Provided data —
Content starts
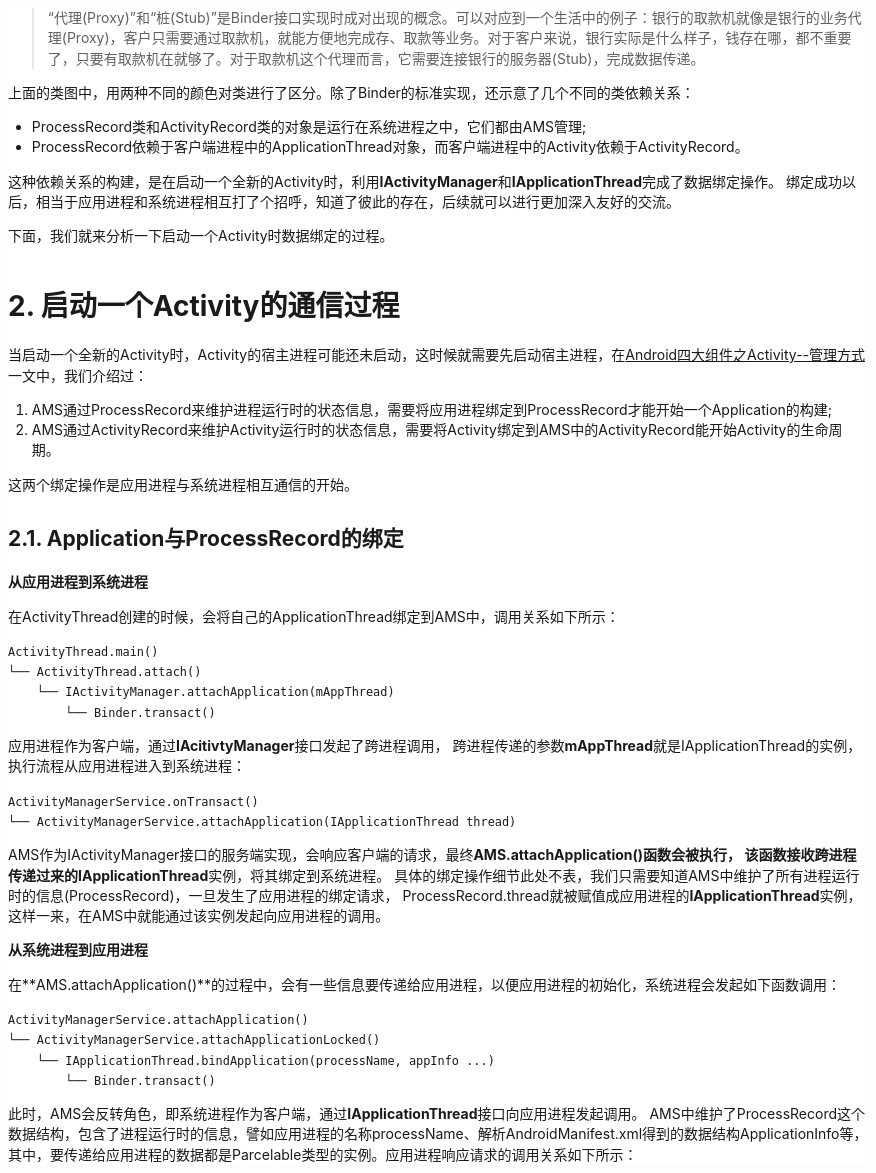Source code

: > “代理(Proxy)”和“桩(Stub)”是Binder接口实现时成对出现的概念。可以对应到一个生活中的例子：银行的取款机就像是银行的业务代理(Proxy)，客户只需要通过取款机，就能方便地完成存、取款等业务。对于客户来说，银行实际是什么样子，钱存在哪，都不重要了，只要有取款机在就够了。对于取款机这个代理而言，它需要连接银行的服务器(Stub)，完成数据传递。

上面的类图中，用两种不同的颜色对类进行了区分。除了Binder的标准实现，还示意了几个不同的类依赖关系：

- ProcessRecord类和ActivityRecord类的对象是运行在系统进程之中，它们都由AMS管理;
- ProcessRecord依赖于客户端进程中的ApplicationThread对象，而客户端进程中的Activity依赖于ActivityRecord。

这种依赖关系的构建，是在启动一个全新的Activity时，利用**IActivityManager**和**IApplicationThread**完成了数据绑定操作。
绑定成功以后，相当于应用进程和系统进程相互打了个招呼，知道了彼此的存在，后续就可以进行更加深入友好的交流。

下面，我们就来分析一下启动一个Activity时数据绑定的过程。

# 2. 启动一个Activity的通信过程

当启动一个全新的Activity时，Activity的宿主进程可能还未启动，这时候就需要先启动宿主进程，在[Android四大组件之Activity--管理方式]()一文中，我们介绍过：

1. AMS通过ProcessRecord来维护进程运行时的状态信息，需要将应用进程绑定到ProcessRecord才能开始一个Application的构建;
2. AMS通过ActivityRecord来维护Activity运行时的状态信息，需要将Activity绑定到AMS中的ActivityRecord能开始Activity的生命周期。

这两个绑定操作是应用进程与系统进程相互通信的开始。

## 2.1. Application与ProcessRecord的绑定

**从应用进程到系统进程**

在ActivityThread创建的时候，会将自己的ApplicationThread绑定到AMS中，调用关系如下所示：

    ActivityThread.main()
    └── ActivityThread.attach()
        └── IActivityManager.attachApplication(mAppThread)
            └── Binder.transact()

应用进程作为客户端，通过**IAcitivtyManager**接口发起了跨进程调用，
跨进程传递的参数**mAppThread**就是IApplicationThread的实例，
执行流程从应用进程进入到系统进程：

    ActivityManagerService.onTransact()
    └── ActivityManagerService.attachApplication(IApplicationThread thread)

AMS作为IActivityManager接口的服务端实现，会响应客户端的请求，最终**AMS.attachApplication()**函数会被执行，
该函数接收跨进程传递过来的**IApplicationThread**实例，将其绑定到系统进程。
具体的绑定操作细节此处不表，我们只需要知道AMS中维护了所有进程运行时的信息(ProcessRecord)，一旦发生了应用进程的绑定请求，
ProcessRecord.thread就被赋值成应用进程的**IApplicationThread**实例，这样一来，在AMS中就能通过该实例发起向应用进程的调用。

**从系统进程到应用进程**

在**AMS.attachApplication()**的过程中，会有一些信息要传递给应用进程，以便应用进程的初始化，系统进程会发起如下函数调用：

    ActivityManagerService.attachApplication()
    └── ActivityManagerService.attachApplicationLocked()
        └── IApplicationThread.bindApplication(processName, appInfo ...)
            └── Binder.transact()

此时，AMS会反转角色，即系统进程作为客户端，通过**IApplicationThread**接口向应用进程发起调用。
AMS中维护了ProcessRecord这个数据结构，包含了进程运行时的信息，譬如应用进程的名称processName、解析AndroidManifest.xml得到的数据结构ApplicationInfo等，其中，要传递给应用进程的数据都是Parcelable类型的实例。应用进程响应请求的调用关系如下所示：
Content ends
Content starts
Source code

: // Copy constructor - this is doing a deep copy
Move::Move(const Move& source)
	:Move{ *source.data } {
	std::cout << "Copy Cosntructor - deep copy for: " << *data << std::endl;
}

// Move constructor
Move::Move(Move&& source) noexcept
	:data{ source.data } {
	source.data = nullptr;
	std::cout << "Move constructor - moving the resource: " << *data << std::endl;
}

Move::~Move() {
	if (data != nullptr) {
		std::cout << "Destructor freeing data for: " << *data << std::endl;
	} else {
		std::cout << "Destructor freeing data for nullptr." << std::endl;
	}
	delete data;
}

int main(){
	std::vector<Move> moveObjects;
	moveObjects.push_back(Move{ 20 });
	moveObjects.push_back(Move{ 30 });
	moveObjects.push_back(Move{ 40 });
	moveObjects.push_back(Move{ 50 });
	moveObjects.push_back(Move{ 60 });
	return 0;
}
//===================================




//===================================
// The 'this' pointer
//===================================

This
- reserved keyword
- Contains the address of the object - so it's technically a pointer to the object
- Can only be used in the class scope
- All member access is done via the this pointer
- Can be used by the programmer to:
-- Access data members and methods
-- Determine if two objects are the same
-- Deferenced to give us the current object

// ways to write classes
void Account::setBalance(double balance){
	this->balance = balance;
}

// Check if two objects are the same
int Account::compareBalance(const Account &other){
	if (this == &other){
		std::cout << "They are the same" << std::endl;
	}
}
Content ends
Content starts
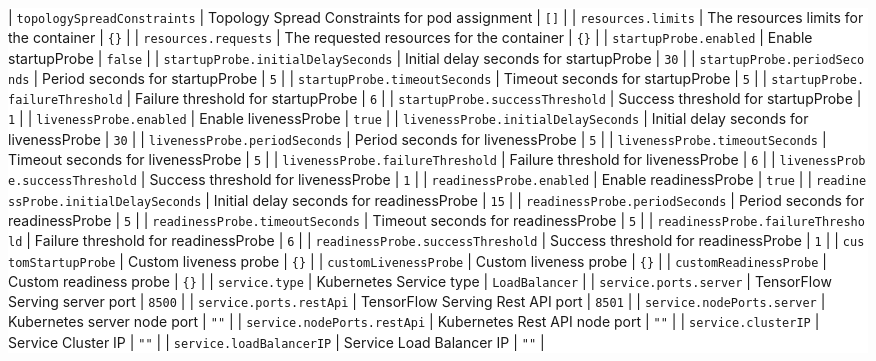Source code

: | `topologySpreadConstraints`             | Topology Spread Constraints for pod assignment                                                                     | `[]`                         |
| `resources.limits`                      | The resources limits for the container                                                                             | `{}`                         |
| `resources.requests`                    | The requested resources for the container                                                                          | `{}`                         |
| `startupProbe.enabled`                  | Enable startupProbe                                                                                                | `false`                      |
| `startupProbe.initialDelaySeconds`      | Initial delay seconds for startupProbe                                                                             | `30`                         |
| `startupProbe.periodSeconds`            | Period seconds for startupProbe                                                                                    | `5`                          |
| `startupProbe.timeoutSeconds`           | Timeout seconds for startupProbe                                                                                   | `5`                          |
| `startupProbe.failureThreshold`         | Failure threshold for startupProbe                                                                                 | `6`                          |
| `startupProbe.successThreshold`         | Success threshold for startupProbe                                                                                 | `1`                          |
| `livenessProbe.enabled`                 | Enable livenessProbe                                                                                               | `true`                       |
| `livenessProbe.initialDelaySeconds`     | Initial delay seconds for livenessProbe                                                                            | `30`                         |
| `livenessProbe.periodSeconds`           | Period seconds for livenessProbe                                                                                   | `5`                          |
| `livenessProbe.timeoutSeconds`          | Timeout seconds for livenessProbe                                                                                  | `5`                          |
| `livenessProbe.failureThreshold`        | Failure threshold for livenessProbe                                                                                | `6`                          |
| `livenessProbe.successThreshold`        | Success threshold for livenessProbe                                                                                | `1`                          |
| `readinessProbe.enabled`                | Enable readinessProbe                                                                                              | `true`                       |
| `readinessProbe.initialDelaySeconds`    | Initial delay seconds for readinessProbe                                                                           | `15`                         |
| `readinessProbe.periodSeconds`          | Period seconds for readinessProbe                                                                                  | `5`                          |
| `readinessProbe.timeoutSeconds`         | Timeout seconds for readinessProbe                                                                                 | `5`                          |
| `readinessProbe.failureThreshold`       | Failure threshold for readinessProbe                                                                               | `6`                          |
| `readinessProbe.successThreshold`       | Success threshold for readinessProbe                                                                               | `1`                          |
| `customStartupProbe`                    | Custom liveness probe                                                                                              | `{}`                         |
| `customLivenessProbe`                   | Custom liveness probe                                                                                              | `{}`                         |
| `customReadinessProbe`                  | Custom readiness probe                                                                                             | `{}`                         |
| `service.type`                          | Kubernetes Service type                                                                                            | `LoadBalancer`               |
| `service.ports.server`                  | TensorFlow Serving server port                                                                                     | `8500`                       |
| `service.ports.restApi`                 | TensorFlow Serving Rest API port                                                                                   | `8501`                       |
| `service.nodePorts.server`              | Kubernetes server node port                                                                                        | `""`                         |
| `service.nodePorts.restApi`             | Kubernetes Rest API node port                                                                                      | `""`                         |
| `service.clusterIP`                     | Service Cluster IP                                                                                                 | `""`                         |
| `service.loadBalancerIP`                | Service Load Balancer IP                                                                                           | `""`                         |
Content ends
Task brief — In the listing above, locate the line with "Move::Move(const Move& source)" and the line with "source.data = nullptr;", then extract exactly those lines and every line between them, and nothing more.

Completed task —
Move::Move(const Move& source)
	:Move{ *source.data } {
	std::cout << "Copy Cosntructor - deep copy for: " << *data << std::endl;
}

// Move constructor
Move::Move(Move&& source) noexcept
	:data{ source.data } {
	source.data = nullptr;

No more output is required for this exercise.